*To do*: Rewrite the lines from the one containing "## antoniofern.n@gmail.com" through the one containing "# hsSim: an", replacing "ESP32" with "Arduino Uno" and leaving everything else unchanged.

Stored items:
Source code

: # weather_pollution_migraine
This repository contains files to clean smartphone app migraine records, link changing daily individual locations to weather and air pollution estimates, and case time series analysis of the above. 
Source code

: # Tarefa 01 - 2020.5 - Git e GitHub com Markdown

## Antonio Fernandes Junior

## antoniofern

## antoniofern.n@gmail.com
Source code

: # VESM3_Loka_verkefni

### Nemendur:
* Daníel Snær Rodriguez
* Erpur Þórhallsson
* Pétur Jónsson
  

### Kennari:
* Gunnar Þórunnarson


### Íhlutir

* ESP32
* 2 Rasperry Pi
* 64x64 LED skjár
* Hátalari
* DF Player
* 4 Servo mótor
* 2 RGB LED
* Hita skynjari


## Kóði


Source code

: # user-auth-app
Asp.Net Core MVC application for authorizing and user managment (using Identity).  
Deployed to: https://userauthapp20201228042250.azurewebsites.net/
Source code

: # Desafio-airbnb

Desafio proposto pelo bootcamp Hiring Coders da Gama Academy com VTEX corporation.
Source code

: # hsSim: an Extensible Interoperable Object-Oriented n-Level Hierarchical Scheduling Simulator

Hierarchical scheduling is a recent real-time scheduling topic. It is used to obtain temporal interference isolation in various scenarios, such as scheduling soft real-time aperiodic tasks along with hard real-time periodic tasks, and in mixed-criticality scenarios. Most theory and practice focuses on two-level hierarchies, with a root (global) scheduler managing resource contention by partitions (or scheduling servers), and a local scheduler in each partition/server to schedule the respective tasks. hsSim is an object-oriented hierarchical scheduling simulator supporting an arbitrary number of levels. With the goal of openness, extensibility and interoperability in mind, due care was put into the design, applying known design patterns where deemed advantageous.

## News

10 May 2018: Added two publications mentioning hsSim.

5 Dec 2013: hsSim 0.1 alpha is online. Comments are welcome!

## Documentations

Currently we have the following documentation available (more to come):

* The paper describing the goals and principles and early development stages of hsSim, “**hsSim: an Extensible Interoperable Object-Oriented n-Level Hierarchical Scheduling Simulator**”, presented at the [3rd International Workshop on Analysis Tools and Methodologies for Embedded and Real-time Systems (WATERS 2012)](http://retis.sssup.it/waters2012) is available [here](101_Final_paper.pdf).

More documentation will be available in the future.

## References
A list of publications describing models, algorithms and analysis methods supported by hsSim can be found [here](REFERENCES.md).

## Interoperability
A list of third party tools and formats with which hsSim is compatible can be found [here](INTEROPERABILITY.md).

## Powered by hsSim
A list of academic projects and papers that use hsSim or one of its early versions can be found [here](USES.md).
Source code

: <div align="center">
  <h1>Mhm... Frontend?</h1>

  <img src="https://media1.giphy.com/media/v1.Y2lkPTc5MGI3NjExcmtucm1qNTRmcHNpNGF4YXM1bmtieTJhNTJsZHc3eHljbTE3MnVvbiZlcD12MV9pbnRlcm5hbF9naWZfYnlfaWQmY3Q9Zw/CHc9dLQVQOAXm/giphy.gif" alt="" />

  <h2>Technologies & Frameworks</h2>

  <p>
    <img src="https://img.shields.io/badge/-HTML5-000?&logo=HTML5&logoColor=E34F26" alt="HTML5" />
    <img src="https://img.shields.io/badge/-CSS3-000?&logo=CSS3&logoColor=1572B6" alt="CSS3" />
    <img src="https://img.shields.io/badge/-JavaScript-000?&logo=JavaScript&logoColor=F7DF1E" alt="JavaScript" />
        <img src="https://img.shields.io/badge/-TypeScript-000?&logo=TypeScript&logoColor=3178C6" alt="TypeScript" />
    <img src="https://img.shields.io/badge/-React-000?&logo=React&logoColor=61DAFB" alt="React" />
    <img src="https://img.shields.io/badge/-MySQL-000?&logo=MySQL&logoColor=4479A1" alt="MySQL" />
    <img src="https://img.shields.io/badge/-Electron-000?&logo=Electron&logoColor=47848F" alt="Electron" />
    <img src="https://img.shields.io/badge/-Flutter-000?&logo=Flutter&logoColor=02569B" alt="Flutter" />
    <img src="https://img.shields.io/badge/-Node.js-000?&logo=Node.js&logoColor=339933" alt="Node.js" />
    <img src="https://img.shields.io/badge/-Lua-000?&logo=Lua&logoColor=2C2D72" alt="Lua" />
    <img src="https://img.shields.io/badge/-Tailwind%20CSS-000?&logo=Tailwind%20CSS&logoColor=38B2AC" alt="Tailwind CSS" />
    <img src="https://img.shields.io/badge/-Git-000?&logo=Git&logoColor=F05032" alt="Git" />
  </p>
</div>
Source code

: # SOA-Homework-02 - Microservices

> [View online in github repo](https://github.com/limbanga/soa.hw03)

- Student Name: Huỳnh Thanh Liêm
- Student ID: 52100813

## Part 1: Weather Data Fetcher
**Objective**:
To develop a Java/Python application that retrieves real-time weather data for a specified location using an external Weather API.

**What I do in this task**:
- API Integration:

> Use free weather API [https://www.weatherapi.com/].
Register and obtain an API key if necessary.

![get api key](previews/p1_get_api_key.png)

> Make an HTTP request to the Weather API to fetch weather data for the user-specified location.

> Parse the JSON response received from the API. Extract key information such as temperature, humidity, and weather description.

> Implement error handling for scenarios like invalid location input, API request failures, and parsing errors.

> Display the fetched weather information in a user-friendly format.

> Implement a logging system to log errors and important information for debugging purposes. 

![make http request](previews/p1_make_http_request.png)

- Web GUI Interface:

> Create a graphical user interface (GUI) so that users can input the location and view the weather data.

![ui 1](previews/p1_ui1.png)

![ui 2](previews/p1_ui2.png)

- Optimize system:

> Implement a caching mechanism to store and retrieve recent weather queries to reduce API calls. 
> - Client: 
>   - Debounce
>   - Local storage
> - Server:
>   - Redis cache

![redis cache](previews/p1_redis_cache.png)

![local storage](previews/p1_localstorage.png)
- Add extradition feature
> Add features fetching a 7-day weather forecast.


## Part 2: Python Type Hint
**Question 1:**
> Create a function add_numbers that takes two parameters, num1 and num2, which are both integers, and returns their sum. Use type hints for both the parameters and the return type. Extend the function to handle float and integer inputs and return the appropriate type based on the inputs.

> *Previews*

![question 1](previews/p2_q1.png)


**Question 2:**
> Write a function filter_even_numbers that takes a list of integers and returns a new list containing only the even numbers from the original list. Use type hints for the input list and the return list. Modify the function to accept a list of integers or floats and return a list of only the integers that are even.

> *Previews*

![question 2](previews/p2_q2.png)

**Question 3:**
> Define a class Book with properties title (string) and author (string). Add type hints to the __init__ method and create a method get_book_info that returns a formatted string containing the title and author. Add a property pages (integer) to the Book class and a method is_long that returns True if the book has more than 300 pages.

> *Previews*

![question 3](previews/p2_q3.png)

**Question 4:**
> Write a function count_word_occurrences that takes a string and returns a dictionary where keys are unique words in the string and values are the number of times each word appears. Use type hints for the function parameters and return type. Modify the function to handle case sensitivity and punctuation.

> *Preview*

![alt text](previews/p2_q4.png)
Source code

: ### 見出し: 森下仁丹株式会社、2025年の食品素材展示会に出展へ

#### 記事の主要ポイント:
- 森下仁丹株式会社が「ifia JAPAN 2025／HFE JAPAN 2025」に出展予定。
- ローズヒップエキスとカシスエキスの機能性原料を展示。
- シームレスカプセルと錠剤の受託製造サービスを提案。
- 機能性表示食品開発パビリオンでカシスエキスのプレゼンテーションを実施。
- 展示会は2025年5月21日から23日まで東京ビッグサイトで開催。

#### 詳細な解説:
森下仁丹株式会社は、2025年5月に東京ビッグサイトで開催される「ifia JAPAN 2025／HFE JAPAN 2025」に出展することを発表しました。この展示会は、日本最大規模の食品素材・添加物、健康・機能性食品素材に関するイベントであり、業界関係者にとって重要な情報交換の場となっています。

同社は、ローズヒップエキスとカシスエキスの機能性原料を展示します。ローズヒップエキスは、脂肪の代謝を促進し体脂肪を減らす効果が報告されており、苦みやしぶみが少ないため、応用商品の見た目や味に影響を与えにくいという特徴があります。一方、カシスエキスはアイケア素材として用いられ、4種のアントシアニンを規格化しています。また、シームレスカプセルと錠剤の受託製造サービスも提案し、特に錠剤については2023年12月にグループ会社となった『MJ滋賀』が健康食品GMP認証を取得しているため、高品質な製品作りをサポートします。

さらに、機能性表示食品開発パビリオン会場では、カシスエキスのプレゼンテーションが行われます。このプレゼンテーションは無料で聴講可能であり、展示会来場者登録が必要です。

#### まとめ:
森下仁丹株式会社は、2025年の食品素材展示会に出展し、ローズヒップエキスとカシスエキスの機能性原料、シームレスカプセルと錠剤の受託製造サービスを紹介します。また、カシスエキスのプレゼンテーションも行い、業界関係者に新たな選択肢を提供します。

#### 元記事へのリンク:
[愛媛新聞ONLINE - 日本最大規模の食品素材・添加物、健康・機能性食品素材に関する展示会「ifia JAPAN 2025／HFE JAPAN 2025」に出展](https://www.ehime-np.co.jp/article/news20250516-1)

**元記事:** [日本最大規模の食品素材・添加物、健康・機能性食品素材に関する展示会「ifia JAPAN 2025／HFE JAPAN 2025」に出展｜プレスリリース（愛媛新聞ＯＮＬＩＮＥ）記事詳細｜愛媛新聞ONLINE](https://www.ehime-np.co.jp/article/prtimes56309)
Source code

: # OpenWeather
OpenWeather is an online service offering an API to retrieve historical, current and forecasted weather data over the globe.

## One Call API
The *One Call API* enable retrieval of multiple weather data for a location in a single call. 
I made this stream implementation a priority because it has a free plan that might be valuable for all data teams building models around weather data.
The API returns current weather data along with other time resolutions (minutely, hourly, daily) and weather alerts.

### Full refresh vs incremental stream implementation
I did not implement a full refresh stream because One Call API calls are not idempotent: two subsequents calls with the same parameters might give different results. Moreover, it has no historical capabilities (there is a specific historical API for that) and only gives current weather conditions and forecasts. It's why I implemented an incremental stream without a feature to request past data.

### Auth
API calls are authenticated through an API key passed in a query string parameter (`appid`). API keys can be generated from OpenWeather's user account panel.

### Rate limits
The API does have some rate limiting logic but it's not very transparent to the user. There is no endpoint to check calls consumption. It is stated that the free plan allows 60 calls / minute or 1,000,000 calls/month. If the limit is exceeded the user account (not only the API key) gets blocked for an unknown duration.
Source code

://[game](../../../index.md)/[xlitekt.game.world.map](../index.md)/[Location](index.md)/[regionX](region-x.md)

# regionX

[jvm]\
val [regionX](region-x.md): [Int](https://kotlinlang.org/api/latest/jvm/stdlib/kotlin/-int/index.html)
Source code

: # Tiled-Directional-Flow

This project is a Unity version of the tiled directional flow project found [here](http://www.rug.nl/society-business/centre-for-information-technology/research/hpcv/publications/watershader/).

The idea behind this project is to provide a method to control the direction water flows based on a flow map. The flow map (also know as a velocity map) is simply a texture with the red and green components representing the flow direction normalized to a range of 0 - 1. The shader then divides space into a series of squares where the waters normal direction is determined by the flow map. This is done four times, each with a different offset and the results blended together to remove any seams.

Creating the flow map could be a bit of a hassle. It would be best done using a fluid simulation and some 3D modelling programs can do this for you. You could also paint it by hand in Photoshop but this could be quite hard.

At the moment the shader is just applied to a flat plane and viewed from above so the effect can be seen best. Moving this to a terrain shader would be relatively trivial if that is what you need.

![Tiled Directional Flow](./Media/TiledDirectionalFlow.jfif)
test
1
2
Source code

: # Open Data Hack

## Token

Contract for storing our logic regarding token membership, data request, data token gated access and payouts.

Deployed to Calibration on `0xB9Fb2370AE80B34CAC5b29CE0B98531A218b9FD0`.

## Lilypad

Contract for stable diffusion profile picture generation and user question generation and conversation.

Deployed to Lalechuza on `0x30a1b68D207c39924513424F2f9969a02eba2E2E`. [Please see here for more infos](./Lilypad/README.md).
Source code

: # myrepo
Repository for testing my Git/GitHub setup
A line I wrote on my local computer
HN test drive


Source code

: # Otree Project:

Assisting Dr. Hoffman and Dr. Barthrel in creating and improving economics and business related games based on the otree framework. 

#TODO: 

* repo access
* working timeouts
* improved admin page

*Response to the task*:
## antoniofern.n@gmail.com
Source code

: # VESM3_Loka_verkefni

### Nemendur:
* Daníel Snær Rodriguez
* Erpur Þórhallsson
* Pétur Jónsson
  

### Kennari:
* Gunnar Þórunnarson


### Íhlutir

* Arduino Uno
* 2 Rasperry Pi
* 64x64 LED skjár
* Hátalari
* DF Player
* 4 Servo mótor
* 2 RGB LED
* Hita skynjari


## Kóði


Source code

: # user-auth-app
Asp.Net Core MVC application for authorizing and user managment (using Identity).  
Deployed to: https://userauthapp20201228042250.azurewebsites.net/
Source code

: # Desafio-airbnb

Desafio proposto pelo bootcamp Hiring Coders da Gama Academy com VTEX corporation.
Source code

: # hsSim: an Extensible Interoperable Object-Oriented n-Level Hierarchical Scheduling Simulator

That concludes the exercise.